In [None]:
# Vérifier les ressources disponibles
!nvidia-smi
!df -h
!free -h

# Installation des packages requis
!pip install torch transformers accelerate
!pip install vllm>=0.2.0
!pip install datasets
!pip install faiss-cpu  # Pour la recherche vectorielle
!pip install sentence-transformers

In [None]:
import os
from google.colab import drive

# Monter Google Drive (optionnel, pour sauvegarder)
drive.mount('/content/drive')

# Cloner le repository
!git clone https://github.com/Yuan-Li-FNLP/R3-RAG.git
%cd R3-RAG

# Télécharger un modèle plus petit (choisir selon la RAM disponible)
print("Téléchargement du modèle R3-RAG-CS-Qwen (7B)...")
!git lfs install

# Alternative : utiliser un modèle cold start (plus petit)
!git clone https://huggingface.co/Yuan-Li-FNLP/R3-RAG-CS-Qwen

In [None]:
MODEL_PATH = "/content/R3-RAG/R3-RAG-CS-Qwen"

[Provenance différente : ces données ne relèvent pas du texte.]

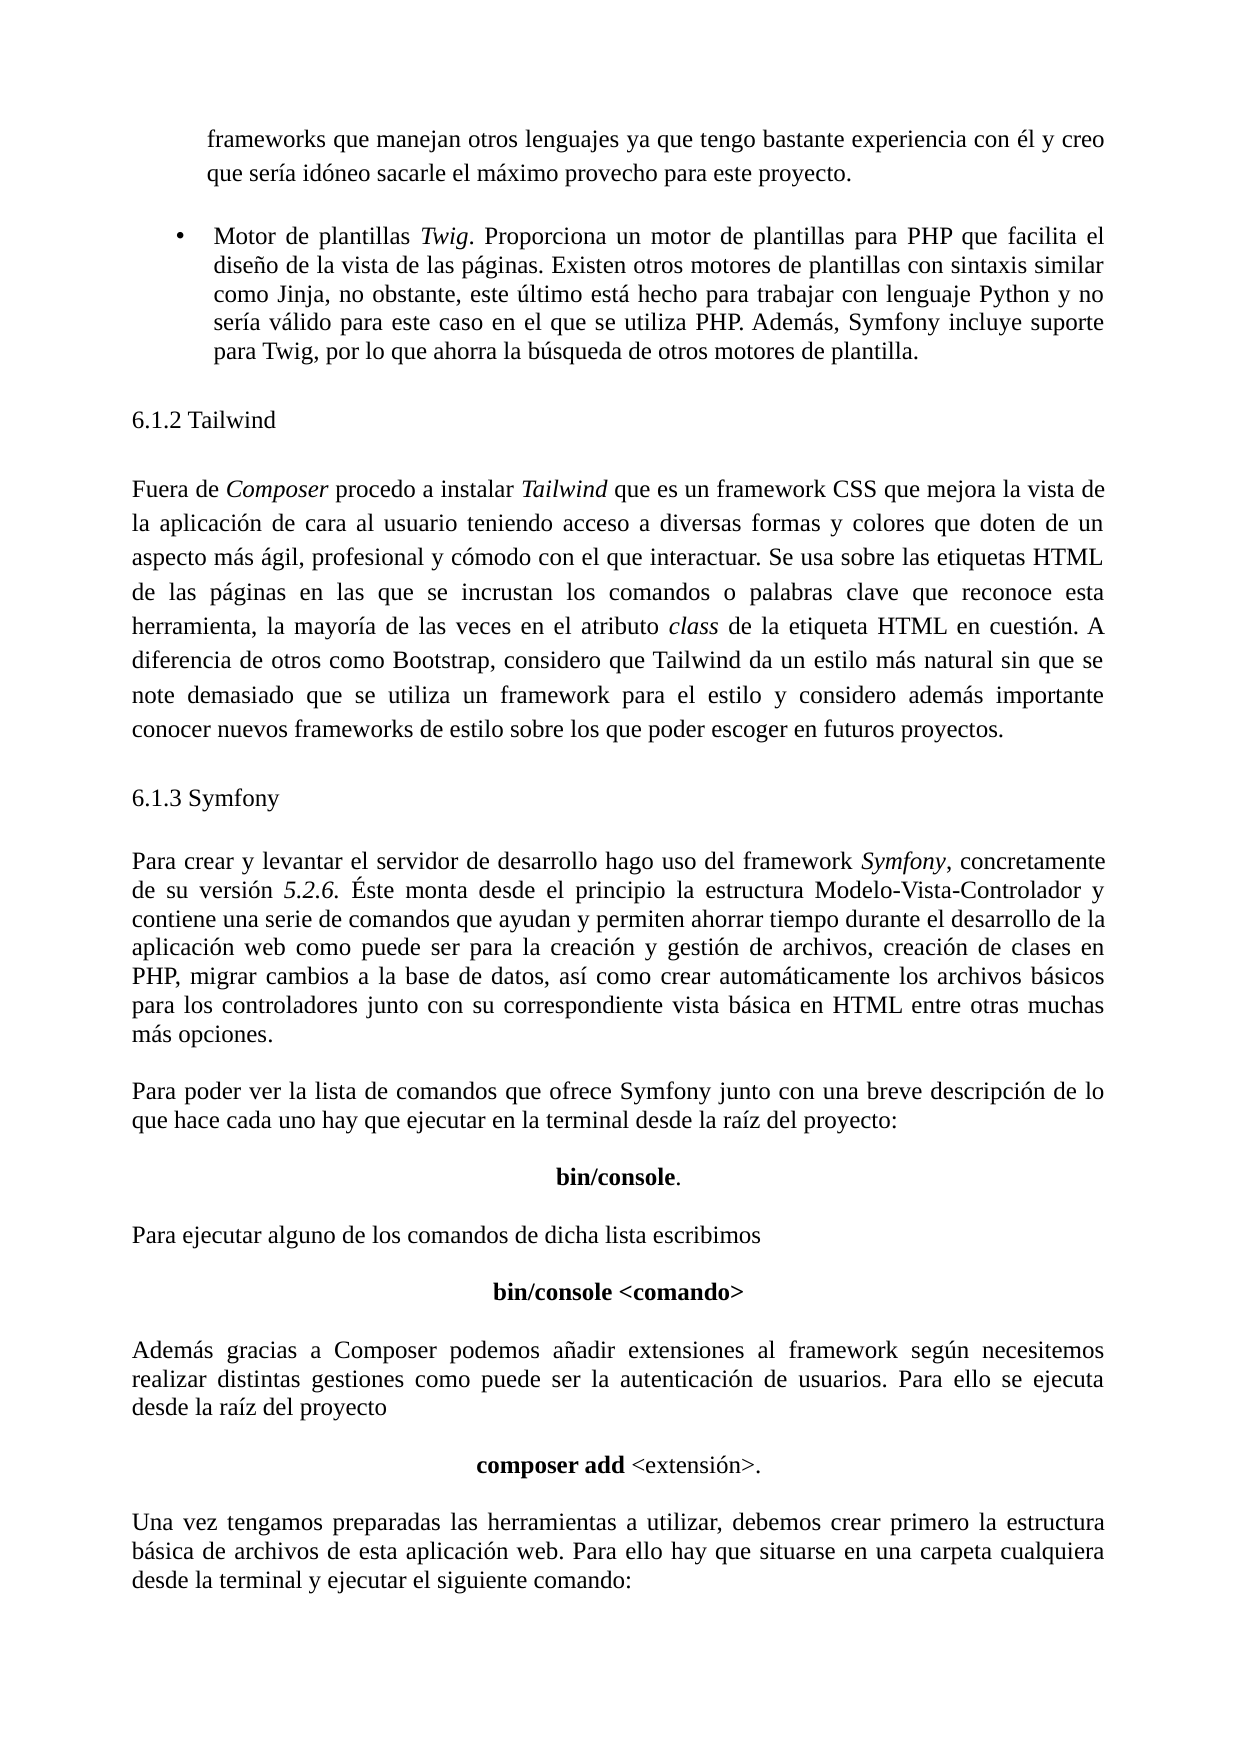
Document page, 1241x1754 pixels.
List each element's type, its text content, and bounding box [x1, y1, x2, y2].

# Vérifier que le modèle existe
import os
if os.path.exists(MODEL_PATH):
    print(f"✅ Modèle trouvé : {MODEL_PATH}")
    print(f"Taille : {sum(os.path.getsize(os.path.join(MODEL_PATH, f)) for f in os.listdir(MODEL_PATH) if os.path.isfile(os.path.join(MODEL_PATH, f))) / (1024**3):.2f} GB")
else:
    print(f"❌ Modèle non trouvé : {MODEL_PATH}")

In [None]:
from transformers import AutoTokenizer, AutoModelForCausalLM
import torch

# Charger le tokenizer
tokenizer = AutoTokenizer.from_pretrained(MODEL_PATH)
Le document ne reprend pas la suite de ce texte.